MOUNT PLEASANT—Bishop Emeritus David B. Thompson served the Diocese of Charleston from 1990 to 1999 before retiring at age 76.
In his 49 years as a priest, and the 10 that he has been retired, Bishop Thompson has encouraged vocations through his words and actions.
He said the first thing parents should do is support their child’s interest in vocations.
“I ask them not to get in the way of the Lord,” he said.
When the bishop was growing up in Pennsylvania, the priesthood was an exalted and honorable career, he said, and both he and his twin brother, now Msgr. Edward J. Thompson, followed that path.
Since then, the priesthood has been supplanted by many worldly careers, the bishop said, and thus familial support for vocations is crucial.
He encourages parents to promote a religious atmosphere at home and talk about religious life as an ideal, a blessing upon their family. He said they should also openly discuss matters of the parish, diocese and universal church with their children.
“It should be a topic that is part and parcel of their life,” Bishop Thompson said, adding that he can vouch from experience that serving in the priesthood is a great blessing.
Looking back upon his life, he said he is most proud, and grateful, that he was given the gift of faith, and had a wonderful, thoroughly Catholic family where priests were held in the highest esteem.
He spoke warmly of Catholic school, seminary and the various appointments he held as a priest. “They’ve all been a blessing. Some of them were a challenge, but they turned out to be a blessing.”
His appointment as bishop is still an awe-inspiring event. “What an honor to be chosen by God through the church,” he said, and to be the successor to Bishop John England, founder of the diocese and the first American Catholic newspaper.
Of all the people who helped mold and shape him, Bishop Thompson said the greatest to grace his life was Bishop Joseph McShea of Allentown, Pa., with whom he served for 38 years.
“He was a truly inspiring man,” Bishop Thompson said.
It was during his years in Pennsylvania that he ascended through the ranks of the church.
In the 1950s, he taught and served as a guidance counselor at St. Thomas More High School, and was the founding principal of Notre Dame High School, where he earned the nickname “Father Bandstand” for creating a rockin’ social event for students similar to “American Bandstand.”

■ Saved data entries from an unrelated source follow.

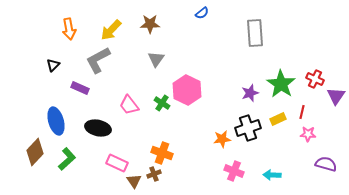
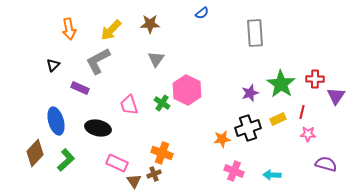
gray L-shape: moved 1 px down
red cross: rotated 24 degrees counterclockwise
pink trapezoid: rotated 20 degrees clockwise
brown diamond: moved 1 px down
green L-shape: moved 1 px left, 1 px down
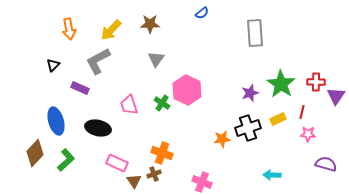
red cross: moved 1 px right, 3 px down
pink cross: moved 32 px left, 11 px down
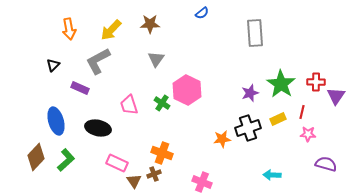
brown diamond: moved 1 px right, 4 px down
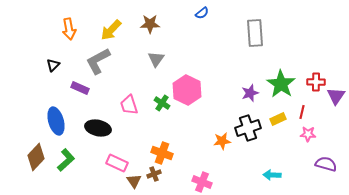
orange star: moved 2 px down
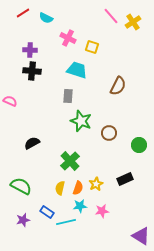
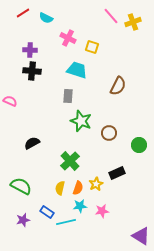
yellow cross: rotated 14 degrees clockwise
black rectangle: moved 8 px left, 6 px up
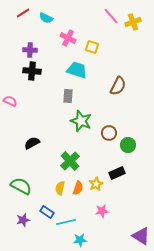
green circle: moved 11 px left
cyan star: moved 34 px down
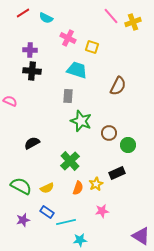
yellow semicircle: moved 13 px left; rotated 128 degrees counterclockwise
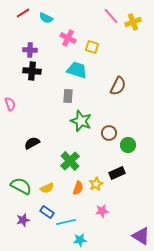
pink semicircle: moved 3 px down; rotated 48 degrees clockwise
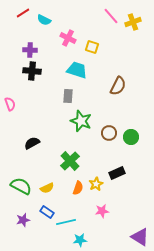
cyan semicircle: moved 2 px left, 2 px down
green circle: moved 3 px right, 8 px up
purple triangle: moved 1 px left, 1 px down
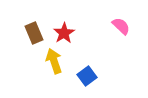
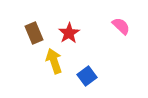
red star: moved 5 px right
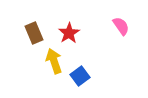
pink semicircle: rotated 12 degrees clockwise
blue square: moved 7 px left
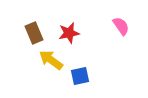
red star: rotated 20 degrees clockwise
yellow arrow: moved 3 px left, 1 px up; rotated 35 degrees counterclockwise
blue square: rotated 24 degrees clockwise
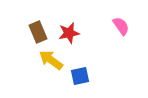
brown rectangle: moved 4 px right, 1 px up
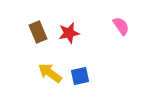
yellow arrow: moved 1 px left, 13 px down
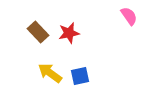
pink semicircle: moved 8 px right, 10 px up
brown rectangle: rotated 20 degrees counterclockwise
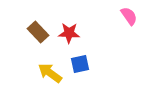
red star: rotated 15 degrees clockwise
blue square: moved 12 px up
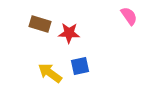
brown rectangle: moved 2 px right, 8 px up; rotated 30 degrees counterclockwise
blue square: moved 2 px down
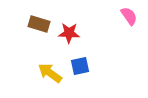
brown rectangle: moved 1 px left
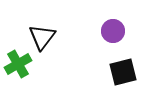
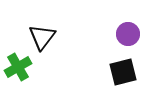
purple circle: moved 15 px right, 3 px down
green cross: moved 3 px down
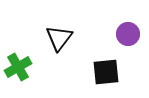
black triangle: moved 17 px right, 1 px down
black square: moved 17 px left; rotated 8 degrees clockwise
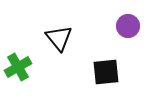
purple circle: moved 8 px up
black triangle: rotated 16 degrees counterclockwise
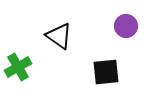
purple circle: moved 2 px left
black triangle: moved 2 px up; rotated 16 degrees counterclockwise
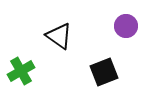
green cross: moved 3 px right, 4 px down
black square: moved 2 px left; rotated 16 degrees counterclockwise
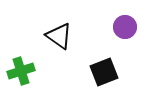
purple circle: moved 1 px left, 1 px down
green cross: rotated 12 degrees clockwise
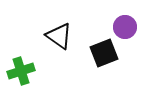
black square: moved 19 px up
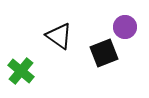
green cross: rotated 32 degrees counterclockwise
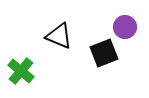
black triangle: rotated 12 degrees counterclockwise
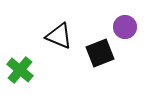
black square: moved 4 px left
green cross: moved 1 px left, 1 px up
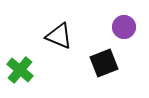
purple circle: moved 1 px left
black square: moved 4 px right, 10 px down
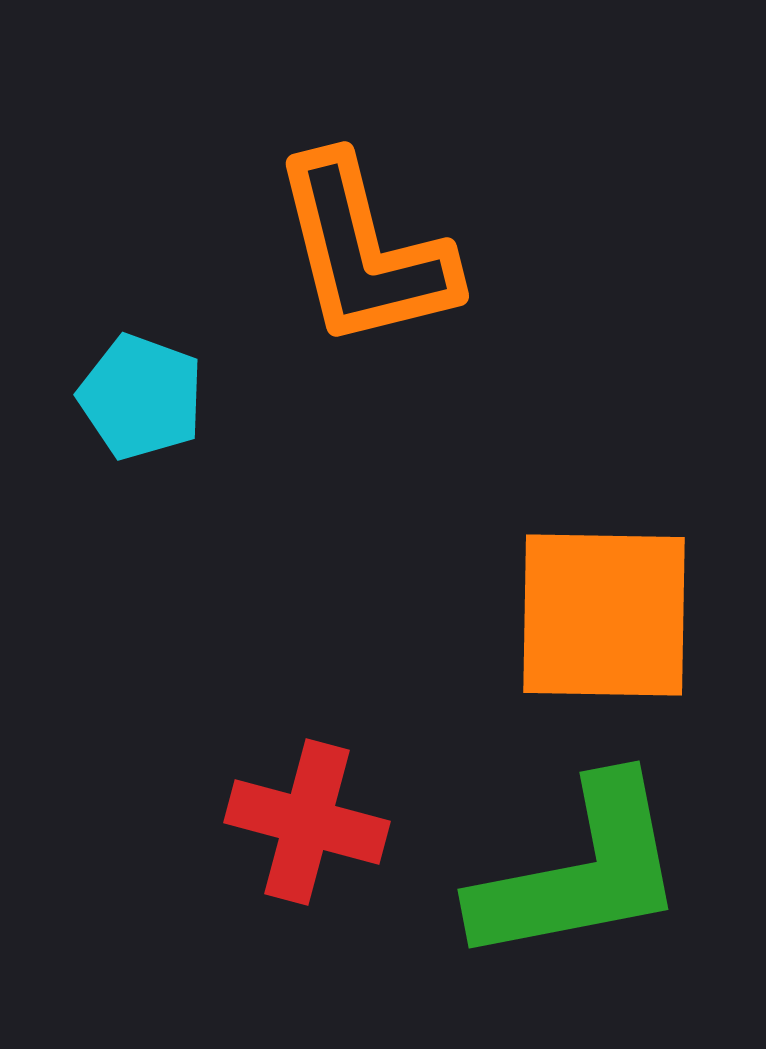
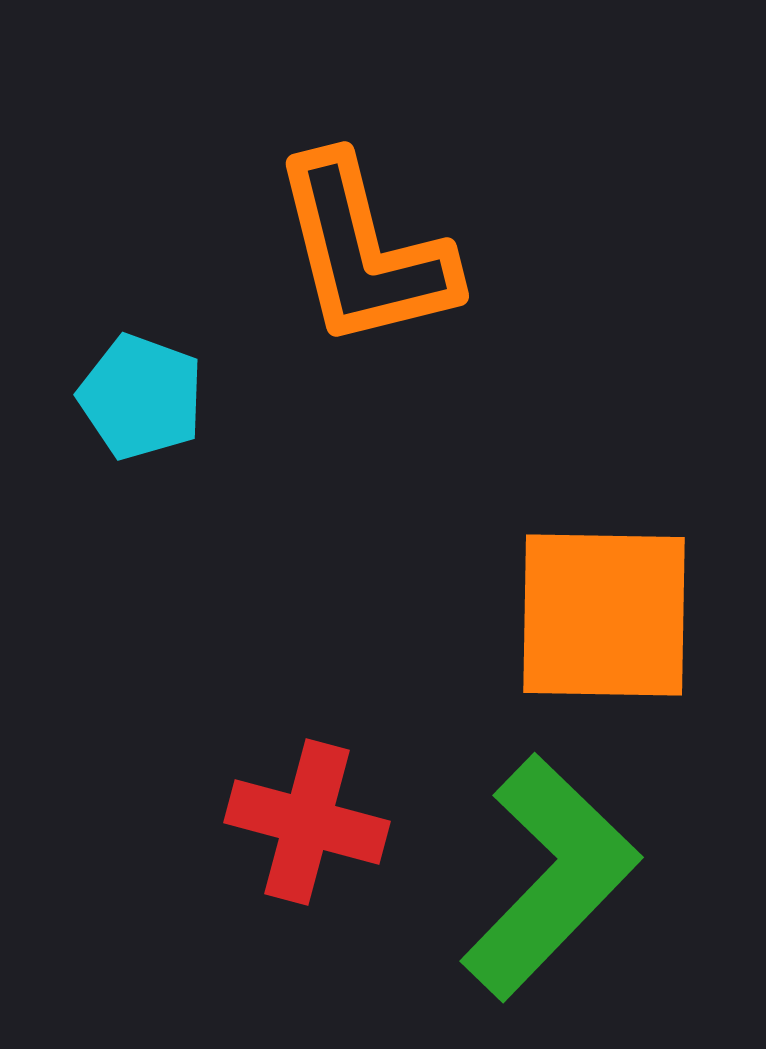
green L-shape: moved 30 px left, 5 px down; rotated 35 degrees counterclockwise
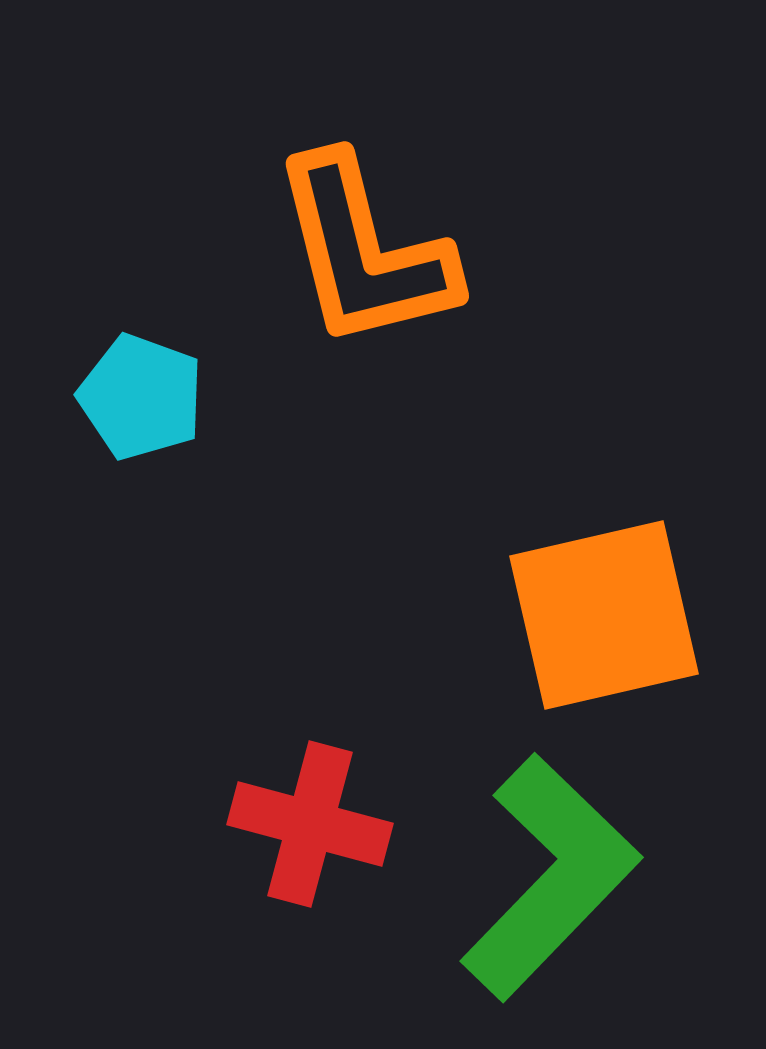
orange square: rotated 14 degrees counterclockwise
red cross: moved 3 px right, 2 px down
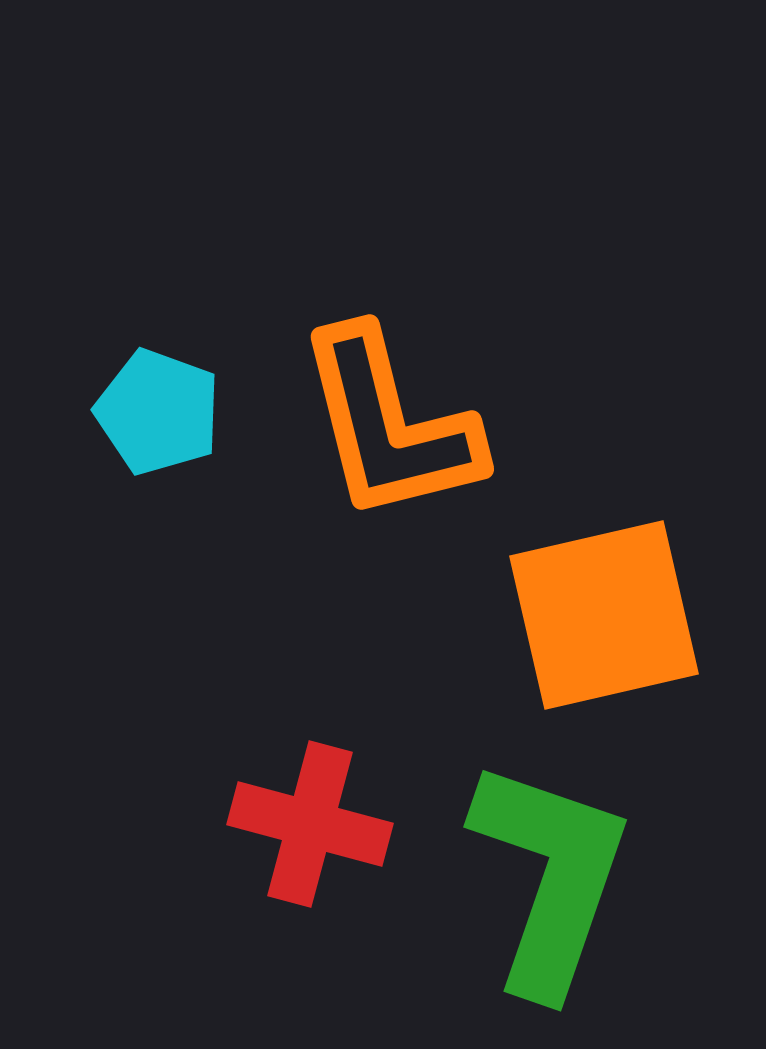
orange L-shape: moved 25 px right, 173 px down
cyan pentagon: moved 17 px right, 15 px down
green L-shape: rotated 25 degrees counterclockwise
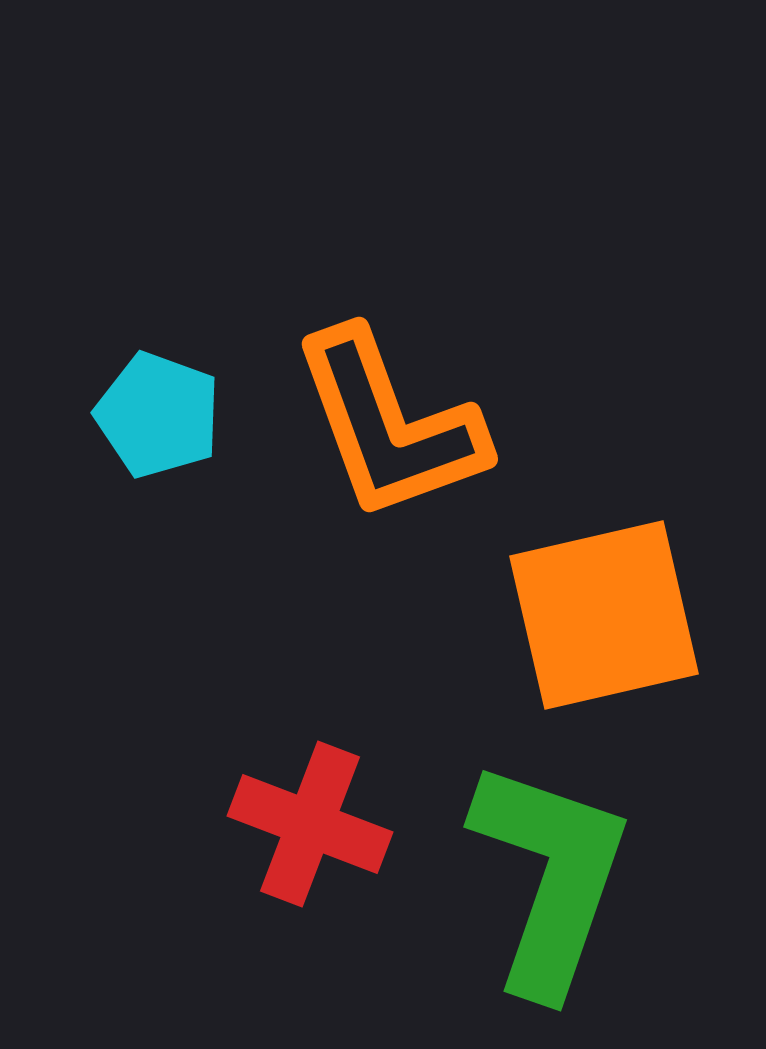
cyan pentagon: moved 3 px down
orange L-shape: rotated 6 degrees counterclockwise
red cross: rotated 6 degrees clockwise
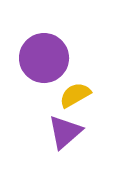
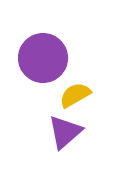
purple circle: moved 1 px left
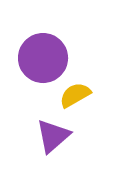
purple triangle: moved 12 px left, 4 px down
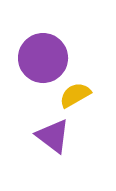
purple triangle: rotated 42 degrees counterclockwise
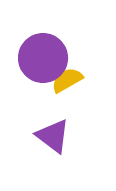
yellow semicircle: moved 8 px left, 15 px up
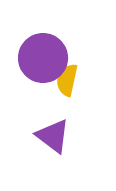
yellow semicircle: rotated 48 degrees counterclockwise
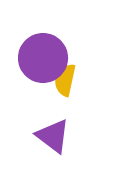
yellow semicircle: moved 2 px left
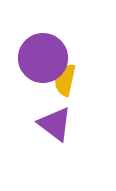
purple triangle: moved 2 px right, 12 px up
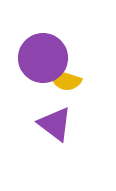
yellow semicircle: rotated 84 degrees counterclockwise
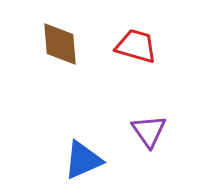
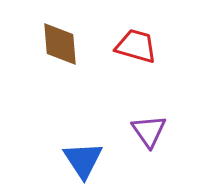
blue triangle: rotated 39 degrees counterclockwise
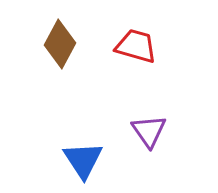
brown diamond: rotated 33 degrees clockwise
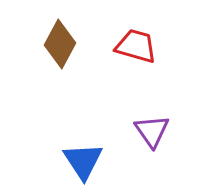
purple triangle: moved 3 px right
blue triangle: moved 1 px down
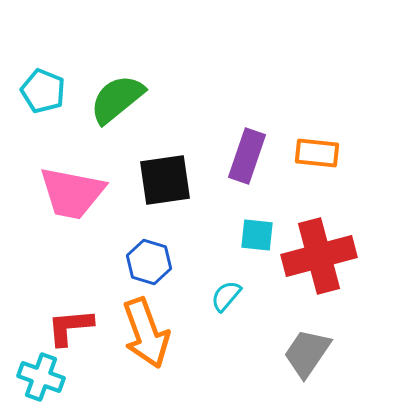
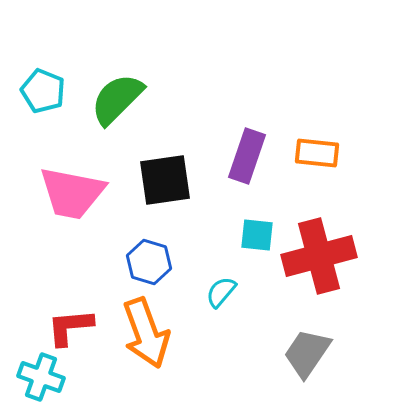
green semicircle: rotated 6 degrees counterclockwise
cyan semicircle: moved 5 px left, 4 px up
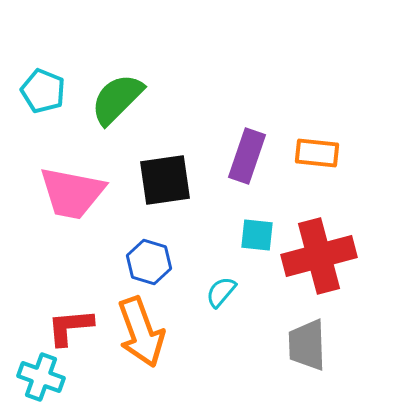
orange arrow: moved 5 px left, 1 px up
gray trapezoid: moved 8 px up; rotated 36 degrees counterclockwise
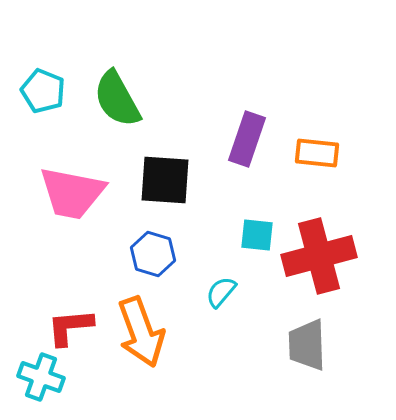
green semicircle: rotated 74 degrees counterclockwise
purple rectangle: moved 17 px up
black square: rotated 12 degrees clockwise
blue hexagon: moved 4 px right, 8 px up
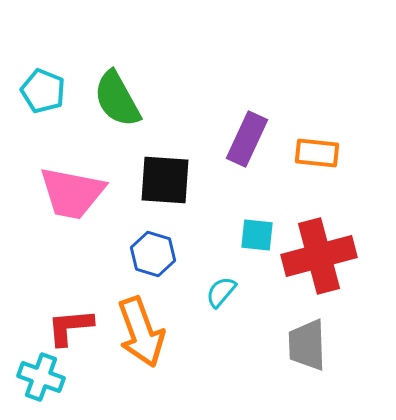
purple rectangle: rotated 6 degrees clockwise
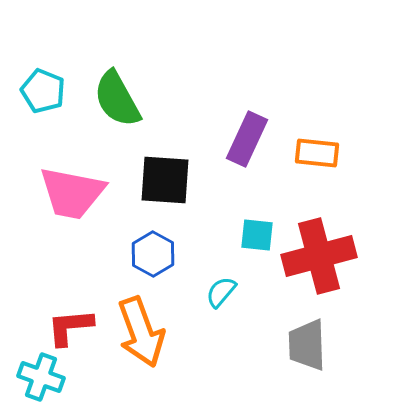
blue hexagon: rotated 12 degrees clockwise
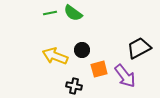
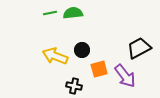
green semicircle: rotated 138 degrees clockwise
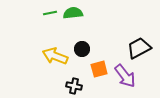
black circle: moved 1 px up
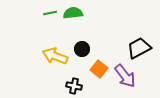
orange square: rotated 36 degrees counterclockwise
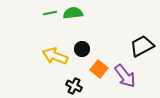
black trapezoid: moved 3 px right, 2 px up
black cross: rotated 14 degrees clockwise
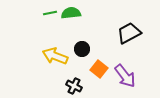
green semicircle: moved 2 px left
black trapezoid: moved 13 px left, 13 px up
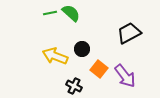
green semicircle: rotated 48 degrees clockwise
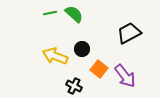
green semicircle: moved 3 px right, 1 px down
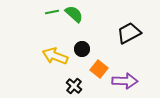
green line: moved 2 px right, 1 px up
purple arrow: moved 5 px down; rotated 50 degrees counterclockwise
black cross: rotated 14 degrees clockwise
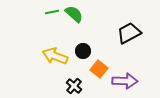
black circle: moved 1 px right, 2 px down
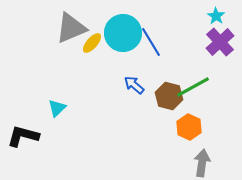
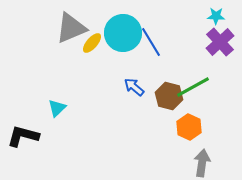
cyan star: rotated 30 degrees counterclockwise
blue arrow: moved 2 px down
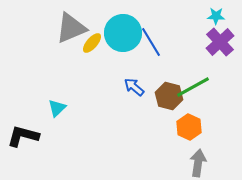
gray arrow: moved 4 px left
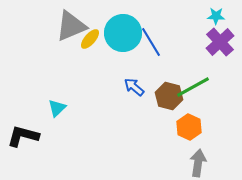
gray triangle: moved 2 px up
yellow ellipse: moved 2 px left, 4 px up
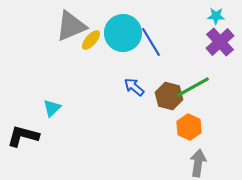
yellow ellipse: moved 1 px right, 1 px down
cyan triangle: moved 5 px left
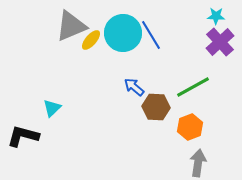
blue line: moved 7 px up
brown hexagon: moved 13 px left, 11 px down; rotated 12 degrees counterclockwise
orange hexagon: moved 1 px right; rotated 15 degrees clockwise
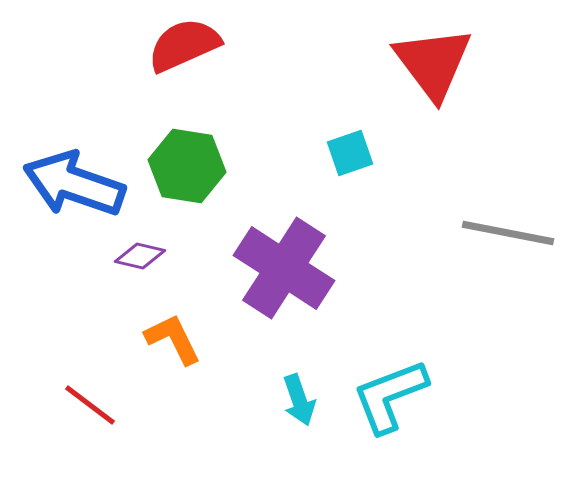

The bishop earned many titles, awards and accolades in his home state, including the De Sales Medal from the Allentown College of St. Francis de Sales. Then, on April 22, 1989, Pope John Paul II appointed him the successor to Bishop Ernest L. Unterkoefler, and Bishop Thompson came south.
After his retirement, the bishop decided to remain in Charleston because he had made wonderful friends, and succumbed to the charm of the area.
“Where do you get climate like this?” he asked. “And the ambience is so wonderful. It’s so peaceful.”
Besides, Bishop Thompson said, he could not play golf 12 months of the year in Pennsylvania.
Golf is one of his other passions, and he said it is a parallel to life, with rough ways, smooth paths, traps, obstacles and a call for honesty.
“I think it’s the Lord’s game. It has 18 holes, so it’s holy,” he joked. “It even has an Amen Corner.”
Aside from golf, the bishop has many other interests which keep him busy.
“First of all, I say my prayers. Second, I keep studying. We’re never too old to learn,” he said. Bishop Thompson said he is grateful for his retirement because it has allowed him the time for extensive reading of the Scripture and he has developed an especially keen grasp of the Old Testament.
“You can’t get any better reading—the word of the Lord,” he said.
Bishop Thompson also serves as a judge on the diocesan Office of Tribunal, offers days of recollection, retreats, and talks to religious groups.
For the past 10 years, he has served in weekend ministry at Christ Our King Church and said he enjoys working with Msgr. James A. Carter, pastor.
One thing he urges Catholics to do is to take their values, their faith, and the truth of the Gospel into the world and be caring of their neighbors. “Don’t leave it in church,” he said.